_YOUR ASSIGNMENT:_ Below are the records; collect from them each line containing the string "thumb".

_RECORDS SUPPLIED:_
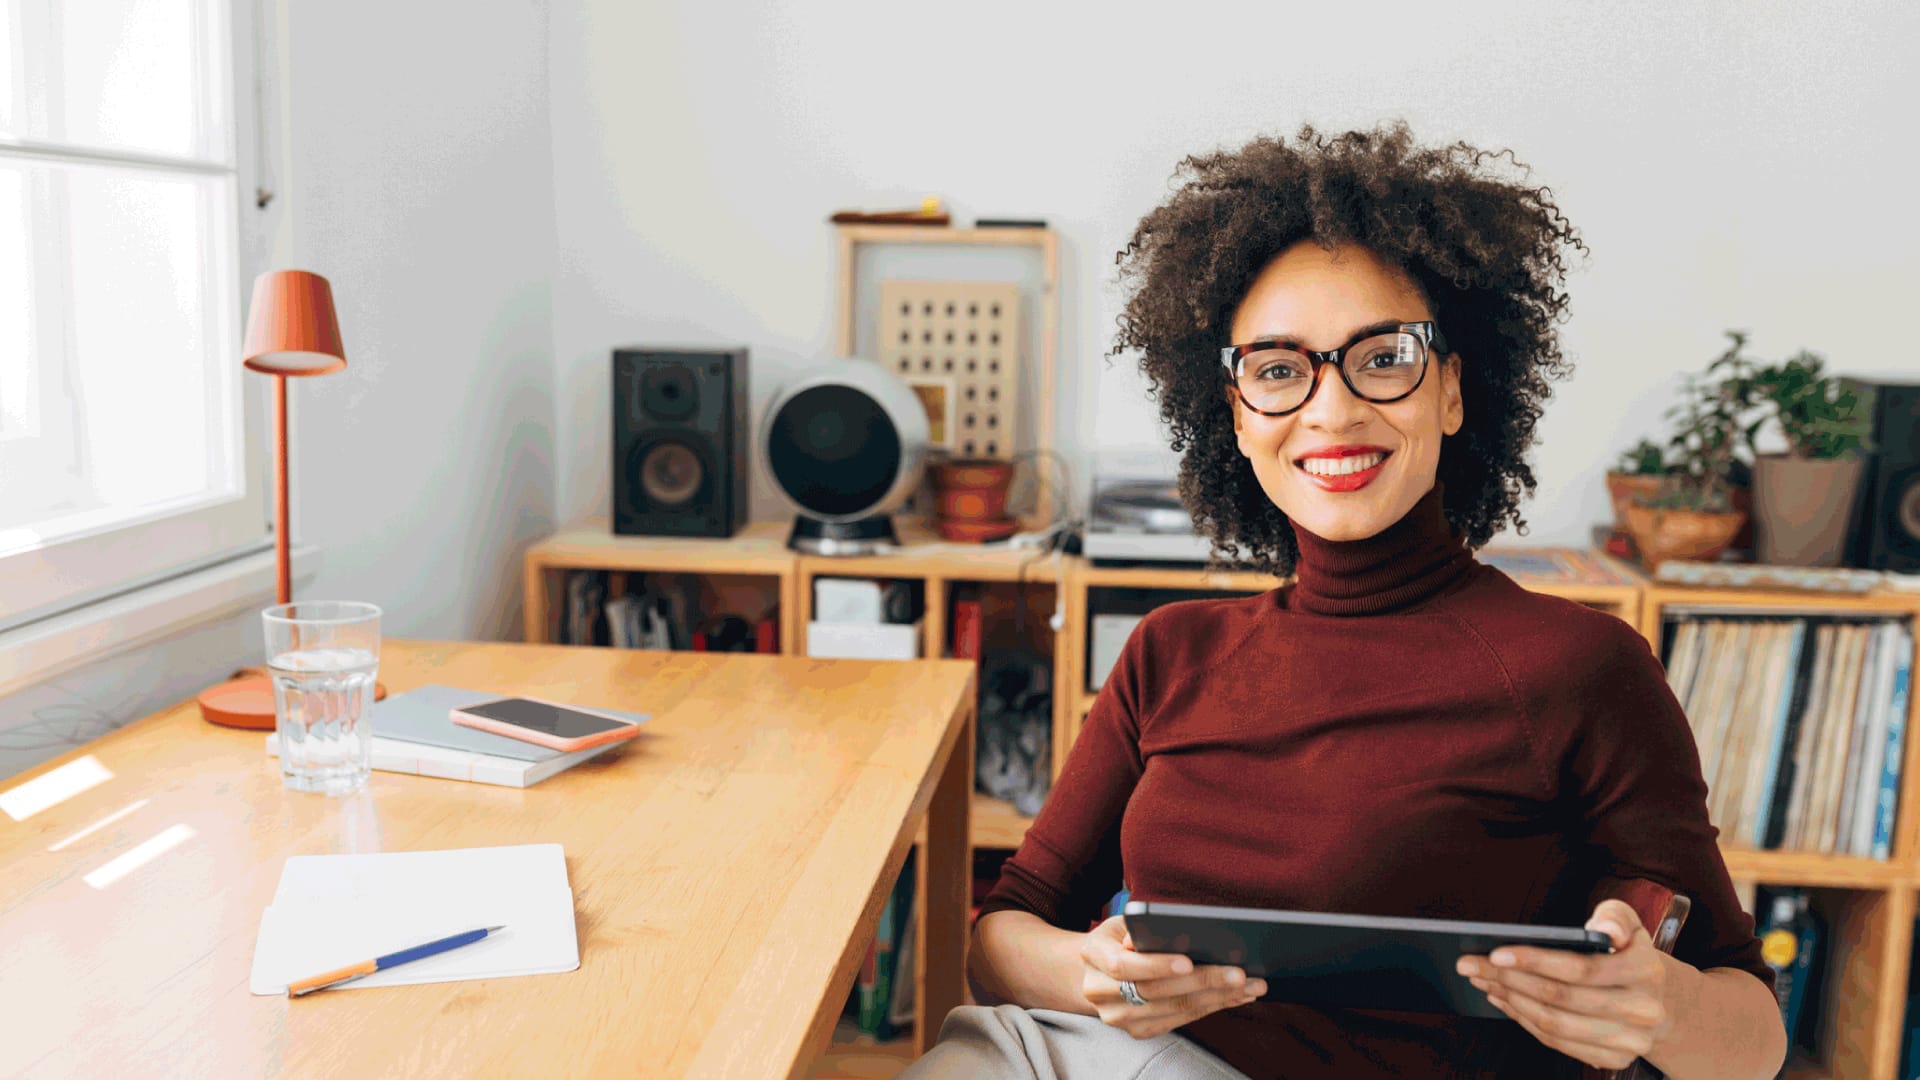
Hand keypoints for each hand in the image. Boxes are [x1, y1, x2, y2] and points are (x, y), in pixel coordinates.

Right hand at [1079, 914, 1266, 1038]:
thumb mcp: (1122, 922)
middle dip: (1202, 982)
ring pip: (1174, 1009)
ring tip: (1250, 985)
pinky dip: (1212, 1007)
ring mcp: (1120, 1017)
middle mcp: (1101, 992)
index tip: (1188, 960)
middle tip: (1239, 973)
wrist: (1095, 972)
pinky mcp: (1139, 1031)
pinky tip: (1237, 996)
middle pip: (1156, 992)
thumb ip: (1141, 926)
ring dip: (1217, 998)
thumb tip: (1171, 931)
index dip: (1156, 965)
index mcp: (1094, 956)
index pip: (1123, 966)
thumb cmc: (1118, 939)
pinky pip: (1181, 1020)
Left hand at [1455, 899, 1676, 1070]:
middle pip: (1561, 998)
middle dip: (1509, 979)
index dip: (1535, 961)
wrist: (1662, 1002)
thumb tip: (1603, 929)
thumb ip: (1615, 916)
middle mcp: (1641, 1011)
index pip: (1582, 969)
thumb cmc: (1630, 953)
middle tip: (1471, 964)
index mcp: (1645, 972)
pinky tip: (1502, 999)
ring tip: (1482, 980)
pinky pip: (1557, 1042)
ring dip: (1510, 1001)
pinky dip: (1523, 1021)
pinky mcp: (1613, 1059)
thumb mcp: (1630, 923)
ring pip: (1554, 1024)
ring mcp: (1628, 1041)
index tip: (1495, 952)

_EXERCISE OUTPUT:_
thumb mcp: (1122, 922)
thumb ip: (1141, 926)
thumb tip: (1171, 931)
thumb cmc: (1118, 939)
thumb tip: (1603, 929)
thumb ip: (1615, 916)
thumb cmc: (1630, 953)
thumb mcp: (1630, 923)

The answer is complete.